Implementation of Recommendations
It is essential to come up with an approach for the implementation of the recommendation. An initial step to consider is the market entry strategy. The company needs to identify new channels of distribution that will enable it to penetrate the new market. It will be better if the company conducts direct selling through distributors as this will offer the company a greater control over its marketing processes and the profits earned. It is also beneficial to conduct market visits in order to segment the target market and identify approaches to be used to promote the product. However, some of the promotional strategies, which the company should consider, include advertising through billboards, newspapers, as well as local televisions. The company can also consider conducting direct marketing of its product through sales representatives. However, it is crucial noting that the firm needs to establish the Kingway beer sales price.
As the company requires targeting a broader customer base, it is crucial to settle on a price that is relatively lower than the other beer products in the market. The company also needs to increase its production capacity, which means that the company will need more raw materials for production. Furthermore, the company will need to hire more personnel that will help in promoting the product in the new market. Overall, the company requires approximately $ 20 million to cater for the costs necessary for it to engage in international trade effectively.
Further to this, it can be noted that the business should consider some ethical issues such as the culture of the people, as well as the stipulated laws and policies that guide trade in this market. For instance, the law requires that beer should not be sold to children, a key policy that should not be contravened by the company. The benefit of implementation of this recommendation at present is that the company will be able to attain returns in the short run as this one of the leading global markets. However, considering the costs of transport and taxes are constantly increasing, it might be difficult to implement this strategy in the future.

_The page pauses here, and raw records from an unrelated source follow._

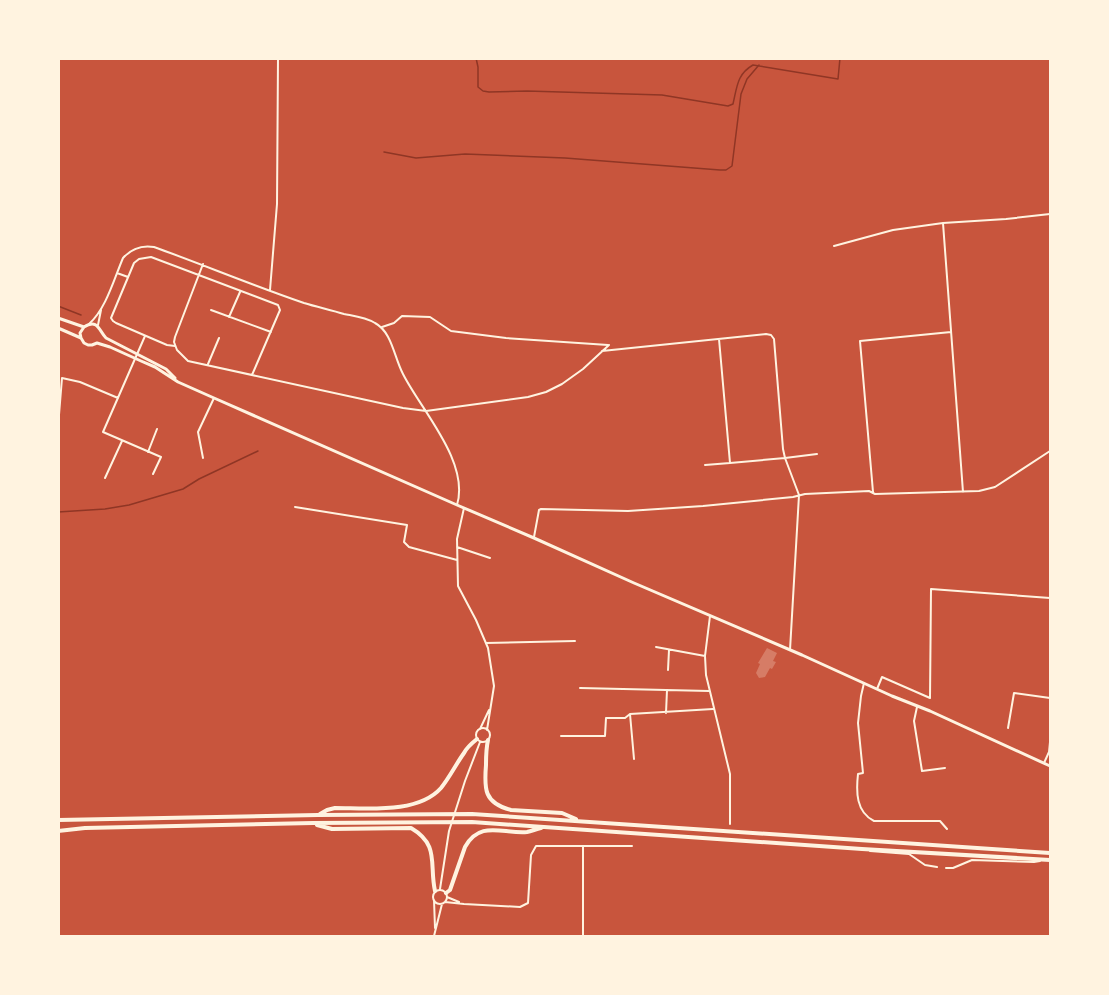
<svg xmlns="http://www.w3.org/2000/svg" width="1109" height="995" font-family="'Alegreya Sans',sans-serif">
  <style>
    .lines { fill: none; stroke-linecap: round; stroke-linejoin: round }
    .stream { stroke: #8f3625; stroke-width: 1.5 }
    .building { fill: #d67c66 }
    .minor { stroke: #fff3e0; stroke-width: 2 }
    .tertiary { stroke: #fff3e0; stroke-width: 3 }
    .primary { stroke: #fff3e0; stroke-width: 4 }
  </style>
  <rect width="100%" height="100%" fill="#c8553d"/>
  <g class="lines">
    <!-- stream -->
    <path class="stream" d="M 476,58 L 478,67 L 478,87 L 483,91 L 489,92 L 527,91 L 662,95 L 728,106 L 733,104 C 737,87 737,74 753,65 L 838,79 L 840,58
      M 384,152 L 416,158 L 465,154 L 565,158 L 720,170 L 726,170 L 732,166 L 741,94 L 747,79 L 759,65
      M 58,306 L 81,315
      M 58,512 L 105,509 L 129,505 L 183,489 L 199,479 L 258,451"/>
  </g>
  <!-- building -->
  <path class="building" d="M 767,648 L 777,653 L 773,661 L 776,662 L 772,669 L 770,668 L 765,677 L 759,678 L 756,673 L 760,664 L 758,663 Z"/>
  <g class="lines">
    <!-- minor -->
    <path class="minor" d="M 943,223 L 963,492
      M 834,246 L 893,230 L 943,223 L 1006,219 L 1050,214
      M 203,264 L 175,337 L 174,342 L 177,350 L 188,361 L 403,408 L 426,411 L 528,397 L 546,392 L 562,384 L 583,369 L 609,345
      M 117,273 L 128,277
      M 270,290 L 277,204 L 278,58
      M 211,310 L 271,332
      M 229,317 L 240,292
      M 89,324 C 106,309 114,279 123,258 C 131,249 142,245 154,247 C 204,265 254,286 304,303 C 317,307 331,310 344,314 C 354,316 365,317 375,323 C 392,332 394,357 403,374 C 421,410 470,462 457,505
      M 98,325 L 101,310
      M 382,327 L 394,323 L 402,316 L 430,317 L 451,331 L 506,338 L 608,345
      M 145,336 L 103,432 L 161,457 L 153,474
      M 719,339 L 730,463 L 785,458 L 817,454
      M 175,346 L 167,345 L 116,323 L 113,321 L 111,318 L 134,263 L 139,259 L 151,257 L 278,305 L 280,310 L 252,375
      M 602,351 L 766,334 L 771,335 L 774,339 L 783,449 L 785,458 L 799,495 L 790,650
      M 208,364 L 219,338
      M 58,427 L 62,378 L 80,382 L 118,398
      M 148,452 L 157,429
      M 203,458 L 198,432 L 214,398
      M 705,465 L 730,463
      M 105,478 L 122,441
      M 873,492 L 860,341 L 951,332
      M 295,507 L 407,525 L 404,542 L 409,547 L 457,560
      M 464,508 L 457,539 L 458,586 L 476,620 L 488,648 L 494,686 L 487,730
      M 534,537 L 539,510 L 541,509 L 628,511 L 703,506 L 793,497 L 805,494 L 869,491 L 875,494 L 979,491 L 995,487 L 1050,451
      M 457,547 L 490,558
      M 710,616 L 705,656 L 706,675 L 730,774 L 730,824
      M 486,643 L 575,641
      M 656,647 L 705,656
      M 668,670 L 669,650
      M 864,683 L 861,696 L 858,723 L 863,773 L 858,774 C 856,792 856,812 874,821 L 940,821 L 947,829
      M 580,688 L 709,691
      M 877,689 L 882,677 L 930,698 L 931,589 L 1050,598
      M 917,707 L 914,721 L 922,771 L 945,768
      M 666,713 L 667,690
      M 630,714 L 634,759
      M476 735a7 7 0 1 1 14 0a7 7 0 1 1-14 0Z
      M 1008,728 L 1014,693 L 1050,698
      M 480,729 L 489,710
      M 561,736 L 605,736 L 606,718 L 625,718 L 630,714 L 713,709
      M 1044,763 L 1049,752 L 1050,742
      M 583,846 L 583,936
      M 870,851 L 909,854 L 925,865 L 937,867
      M 946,868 L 953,868 L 972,860 L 1034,862 L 1040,861
      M 440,889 L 449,831 L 465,781 L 480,742
      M433 897a7 7 0 1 1 14 0a7 7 0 1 1-14 0Z
      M 447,897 L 459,902
      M 434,900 L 435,928
      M 445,902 L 464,904 L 520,907 L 528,903 L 531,855 L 536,846 L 632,846
      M 434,936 L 442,904"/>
    <!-- tertiary -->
    <path class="tertiary" d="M 58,318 L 84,327 C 98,318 99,331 106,338 L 166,369 L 175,378
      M 58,328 L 81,338 L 84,343 L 88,345 L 92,345 L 97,343 L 110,347 L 141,361 L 155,367 L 178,382 L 214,398 L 457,505 L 534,538 L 634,583 L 802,655 L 892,696 L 930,711 L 1050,766
      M 81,338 L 80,333 L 84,327"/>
    <!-- primary -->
    <path class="primary" d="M 488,740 C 486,749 486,757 486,765 C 484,789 484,803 511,810 L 562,813 L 576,819
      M 320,814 L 327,810 L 335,808 C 367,808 418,814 441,788 C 450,777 456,764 464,753 C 467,747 472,743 477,739
      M 58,820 L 318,815 L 472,814 L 1050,853
      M 317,825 L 332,829 L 411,828 C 440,845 429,864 435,891
      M 58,831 L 85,828 L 313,823 L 472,822 L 862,849 L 1050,860
      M 446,893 L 450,890 L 465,847 C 480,820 502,834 527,832 C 532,831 536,829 541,828"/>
  </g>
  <!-- border -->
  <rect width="1109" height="995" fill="none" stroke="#fff3e0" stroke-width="120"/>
</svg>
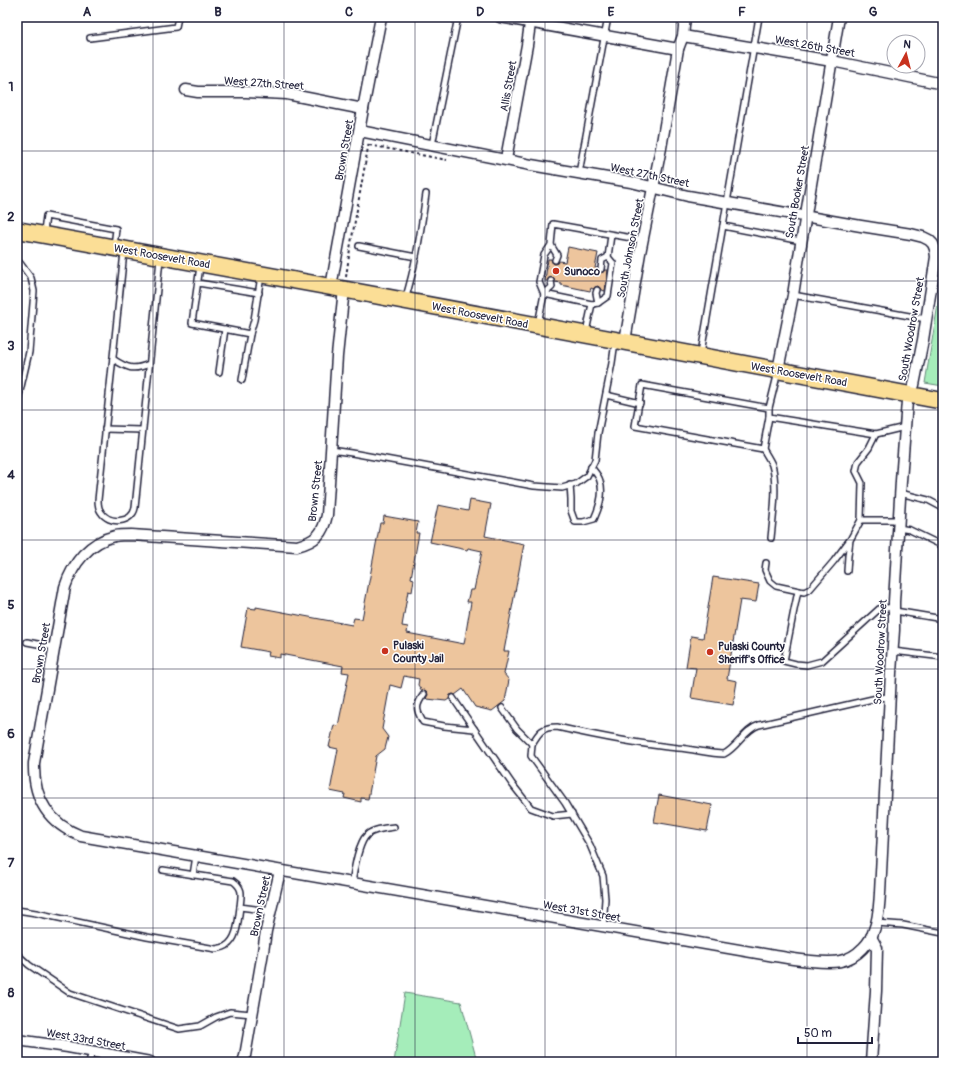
<svg xmlns="http://www.w3.org/2000/svg" width="960" height="1079" viewBox="0 0 960 1079" font-family="Pangolin,sans-serif">
<style>
.green{fill:#a5edba;stroke:#64887a}
.building{fill:#edc59d;stroke:#22223b}
.lines{fill:none;stroke-linecap:round;stroke-linejoin:round}
.service-casing{stroke:#22223b;stroke-width:8}
.minor-casing{stroke:#22223b;stroke-width:13}
.primary-casing{stroke:#22223b;stroke-width:19}
.path{stroke:#22223b;stroke-width:2;stroke-dasharray:3 3;stroke-linecap:butt}
.service{stroke:#fff;stroke-width:5}
.minor{stroke:#fff;stroke-width:10}
.primary{stroke:#fbde96;stroke-width:16}
.grid{fill:none;stroke:#22223b;stroke-width:1;stroke-opacity:0.55}
.poi-dot{fill:#c8321e;stroke:#fff;stroke-width:1.5}
.labels{text-anchor:middle;stroke-width:3;stroke-linejoin:round;paint-order:stroke}
.street-label{font-size:11px;fill:#22223b;stroke:#fff}
.poi-label{font-size:11px;font-weight:bold;fill:#22223b;stroke:#fff;text-anchor:start}
.neatline{fill:none;stroke:#22223b;stroke-width:1.5}
.grid-label{font-size:13px;text-anchor:middle;font-weight:bold;fill:#22223b}
</style>
<rect width="100%" height="100%" fill="#fff"/>
<filter id="ink" filterUnits="userSpaceOnUse"><feTurbulence type="fractalNoise" baseFrequency=".025" numOctaves="2"/><feDisplacementMap in="SourceGraphic" scale="8" xChannelSelector="R" yChannelSelector="G"/><feConvolveMatrix kernelMatrix="1 2 1 2 8 2 1 2 1" color-interpolation-filters="sRGB"/></filter>
<g filter="url(#ink)">
<!-- green -->
<g class="green">
<polygon points="943,274 943,386 925,383"/>
<polygon points="405,993 461,1002 477,1061 481,1062 394,1062"/>
</g>
<!-- building -->
<g class="building">
<polygon points="568,247 598,253 595,268 597,268 598,271 600,273 603,272 605,270 608,270 605,291 601,290 600,288 598,286 595,287 593,289 591,288 590,291 561,285 561,283 555,282 554,279 552,277 549,278 547,281 545,281 548,259 551,259 552,262 554,264 557,263 559,261 565,262"/>
<polygon points="470,500 491,504 485,536 524,544 504,651 509,651 504,674 509,680 505,701 492,711 475,707 463,689 455,695 453,694 450,695 449,699 446,701 427,699 426,698 428,695 427,692 425,690 422,691 418,685 419,679 404,676 401,688 390,685 382,729 388,737 385,749 376,756 368,799 361,798 361,802 344,798 345,794 330,791 338,749 329,747 334,725 338,726 349,673 342,672 343,666 280,654 280,658 268,656 269,652 241,647 248,608 256,609 256,607 352,625 354,618 362,619 380,523 383,523 384,516 418,522 416,533 419,533 411,578 414,579 412,592 408,591 402,626 408,627 407,633 464,644 471,602 467,602 470,590 474,590 482,551 468,548 467,550 430,542 438,505 468,511"/>
<polygon points="713,577 759,584 756,602 740,600 727,679 737,681 733,705 691,698 696,668 686,667 691,636 703,638"/>
<polygon points="659,795 712,805 707,831 654,822"/>
</g>
<g class="lines">
<defs>
<g id="service">
<polyline points="90,38 176,27 178,17"/>
<polyline points="432,145 458,17"/>
<polyline points="579,173 608,17"/>
<polyline points="723,226 801,241"/>
<polyline points="44,232 46,216 116,229 114,246"/>
<polyline points="611,235 608,257 613,263 608,296 598,303 592,304 544,294 539,282 544,255 551,245 553,224 643,240"/>
<polyline points="551,245 557,255 555,260"/>
<polyline points="359,246 416,257"/>
<path d="M124,252l-26,248c0,4 0,8 3,12 8,13 31,11 34,-4l25,-249"/>
<polyline points="17,263 20,263 31,278 34,291 29,352 17,404"/>
<polyline points="200,266 192,323 250,334 242,380"/>
<polyline points="601,269 602,260 608,257"/>
<polyline points="198,283 259,293"/>
<polyline points="597,290 596,293 598,303"/>
<polyline points="793,295 926,319"/>
<path d="M405,300c11,-35 16,-71 21,-106"/>
<polyline points="538,324 544,294 552,287 551,281"/>
<polyline points="586,332 592,304"/>
<polyline points="250,334 254,320 261,276"/>
<polyline points="701,353 759,17"/>
<path d="M113,359c14,9 20,12 36,5"/>
<polyline points="219,372 225,329"/>
<polygon points="642,385 769,408 769,417 763,449 635,426"/>
<polyline points="606,395 640,403"/>
<polyline points="769,408 778,372"/>
<polyline points="769,417 876,434 905,427"/>
<polyline points="105,429 142,430"/>
<path d="M763,449c3,5 7,11 9,16 6,20 1,52 -1,73"/>
<polyline points="331,450 352,453 534,486 562,488 576,484 587,476 595,460 598,433 612,363 615,342"/>
<path d="M570,485l1,14v12l4,11h8l11,-3c5,-11 10,-26 6,-38 -1,-5 -6,-10 -9,-14"/>
<polyline points="900,493 928,500 943,508"/>
<polyline points="861,520 899,520"/>
<polyline points="898,528 910,530 943,546"/>
<polyline points="766,563 765,570 770,581 776,586 804,592 810,589 834,561 849,541"/>
<polyline points="847,571 848,556 850,540 861,520 862,483 856,471 858,462 869,448 876,434"/>
<polyline points="798,591 794,610 784,661 796,664 807,665 822,661 879,609 894,607"/>
<polyline points="895,611 943,619"/>
<polyline points="27,642 54,647"/>
<polyline points="893,651 943,657"/>
<path d="M424,694c-9,12 -8,16 -1,28l21,4 30,3"/>
<polyline points="453,698 512,784 531,808 553,816 572,814"/>
<path d="M502,708l15,21 15,15c7,-12 10,-17 25,-17 40,9 80,17 121,21 16,1 31,6 46,6 14,-7 20,-24 35,-29l118,-27 13,-1"/>
<polyline points="532,744 531,756 565,803 590,845 603,876 605,899 603,927"/>
<path d="M163,870l70,11c11,8 8,14 7,26l30,4"/>
<polyline points="193,875 196,856"/>
<path d="M352,883c2,-12 6,-40 15,-48 6,-6 18,-7 27,-8"/>
<path d="M17,910l19,3 111,24 69,12c3,-1 7,-1 10,-3 12,-7 12,-26 14,-39"/>
<polyline points="876,923 903,925 943,933"/>
<polyline points="17,954 29,965 70,993 179,1029 200,1026 216,1017 230,1012 252,1014"/>
<polyline points="89,1062 92,1052"/>
</g>
<g id="minor">
<polyline points="500,17 678,49"/>
<polyline points="683,36 832,61 943,84"/>
<polyline points="186,90 198,92 246,92 287,94 363,109"/>
<polyline points="506,159 527,45 531,17"/>
<polyline points="331,287 363,109 381,17"/>
<path d="M344,289l-7,67 -10,159c-4,19 -11,26 -30,31l-166,-11c-5,0 -11,0 -16,1 -26,6 -42,27 -50,51l-31,176c-1,35 14,60 47,73l688,119c14,2 28,5 42,6 21,2 37,3 52,-13 5,-5 9,-11 11,-18 5,-12 5,-24 6,-37l11,-220 3,-43v-28l7,-121 6,-80 7,-16 9,-45 13,-83 -1,-8 -2,-5 -4,-4 -6,-3 -12,-3 -50,-8 -173,-30 -57,-14 -100,-17 -171,-34"/>
<polyline points="625,341 640,253 661,148 678,49 683,36 685,17"/>
<polyline points="778,370 793,295 800,250 839,17"/>
<polyline points="871,937 877,948 876,991 871,1062"/>
<polyline points="17,1040 68,1047 150,1062"/>
<polyline points="243,1062 245,1056 263,952 266,931 280,871"/>
</g>
<polyline id="primary" points="17,230 331,287 943,401"/>
</defs>
<!-- service casing -->
<use href="#service" class="service-casing"/>
<!-- minor casing -->
<use href="#minor" class="minor-casing"/>
<!-- primary casing -->
<use href="#primary" class="primary-casing"/>
<!-- path -->
<g class="path">
<polyline points="369,145 447,160"/>
<polyline points="346,277 350,249 369,142"/>
</g>
<!-- service -->
<use href="#service" class="service"/>
<!-- minor -->
<use href="#minor" class="minor"/>
<!-- primary -->
<use href="#primary" class="primary"/>
</g>
</g>
<!-- grid -->
<path class="grid" d="M153,17v1045M284,17v1045M415,17v1045M545,17v1045M676,17v1045M807,17v1045M17,151h926M17,281h926M17,410h926M17,540h926M17,669h926M17,798h926M17,928h926"/>
<!-- markers -->
<g class="poi-dot">
<circle cx="556" cy="271" r="4"/>
<circle cx="385" cy="651" r="4"/>
<circle cx="710" cy="652" r="4"/>
</g>
<g class="labels">
<!-- street labels -->
<g class="street-label">
<text transform="translate(815 46) rotate(10)" y="4">West 26th Street</text>
<text transform="translate(264 83) rotate(4)" y="4">West 27th Street</text>
<text transform="translate(508 86) rotate(-80)" y="4">Allis Street</text>
<text transform="translate(344 150) rotate(-80)" y="4">Brown Street</text>
<text transform="translate(650 175) rotate(12)" y="4">West 27th Street</text>
<text transform="translate(797 192) rotate(-80)" y="4">South Booker Street</text>
<text transform="translate(630 248) rotate(-79)" y="4">South Johnson Street</text>
<text transform="translate(162 256) rotate(10)" y="4">West Roosevelt Road</text>
<text transform="translate(480 315) rotate(11)" y="4">West Roosevelt Road</text>
<text transform="translate(911 329) rotate(-80)" y="4">South Woodrow Street</text>
<text transform="translate(799 374) rotate(10)" y="4">West Roosevelt Road</text>
<text transform="translate(315 491) rotate(-84)" y="4">Brown Street</text>
<text transform="translate(880 652) rotate(-87)" y="4">South Woodrow Street</text>
<text transform="translate(41 653) rotate(-80)" y="4">Brown Street</text>
<text transform="translate(260 906) rotate(-78)" y="4">Brown Street</text>
<text transform="translate(582 911) rotate(10)" y="4">West 31st Street</text>
<text transform="translate(86 1039) rotate(10)" y="4">West 33rd Street</text>
</g>
<!-- poi labels -->
<g class="poi-label">
<text x="564" y="275">Sunoco</text>
<text x="393" y="649">Pulaski<tspan x="393" dy="13">County Jail</tspan></text>
<text x="718" y="650">Pulaski County<tspan x="718" dy="13">Sheriff's Office</tspan></text>
</g>
</g>
<!-- margin -->
<rect width="960" height="1079" fill="none" stroke="#fff" stroke-width="44"/>
<!-- north arrow -->
<g transform="translate(906 54) rotate(7)"><circle r="19" fill="#ffffff" stroke="#a7a7b1"/>
<path d="M0-3L7 15L0 10L-7 15Z" fill="#c8321e"/>
<text y="-6" font-size="11" font-weight="bold" text-anchor="middle" fill="#22223b">N</text>
</g>
<!-- scale -->
<path d="M798 1037v6h74v-6" fill="none" stroke="#22223b" stroke-width="2"/>
<text x="804" y="1037" font-size="12" fill="#22223b" stroke="#ffffff" stroke-width="3" paint-order="stroke">50 m</text>
<rect x="22" y="22" width="916" height="1035" class="neatline"/>
<g class="grid-label">
<text x="87" y="16">A</text>
<text x="218" y="16">B</text>
<text x="349" y="16">C</text>
<text x="480" y="16">D</text>
<text x="611" y="16">E</text>
<text x="742" y="16">F</text>
<text x="873" y="16">G</text>
<text x="11" y="91">1</text>
<text x="11" y="221">2</text>
<text x="11" y="350">3</text>
<text x="11" y="479">4</text>
<text x="11" y="609">5</text>
<text x="11" y="738">6</text>
<text x="11" y="867">7</text>
<text x="11" y="997">8</text>
</g>
</svg>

Consistency with Company’s Strategic Objectives
Kingway Brewery Holdings Limited pursues an objective of developing into a brewery enterprise, through increasing its production capacity to over 2.5 million tons annually, and attaining a sales volume of more than 2 million tons of beer by the year 2014 (Kingway Brewery Holdings Limited 2007). Apparently, the recommendation to engage in international trade is consistent with the company’s strategic objective as the benefits that the company will attain from exporting the Kingway beer to the United Kingdom market will facilitate the achievement of the outlined strategic objectives. An outstanding opportunity exists for this company to engage with an international trade actively and effectively, and this would help the company in the attainment of its outlined objectives.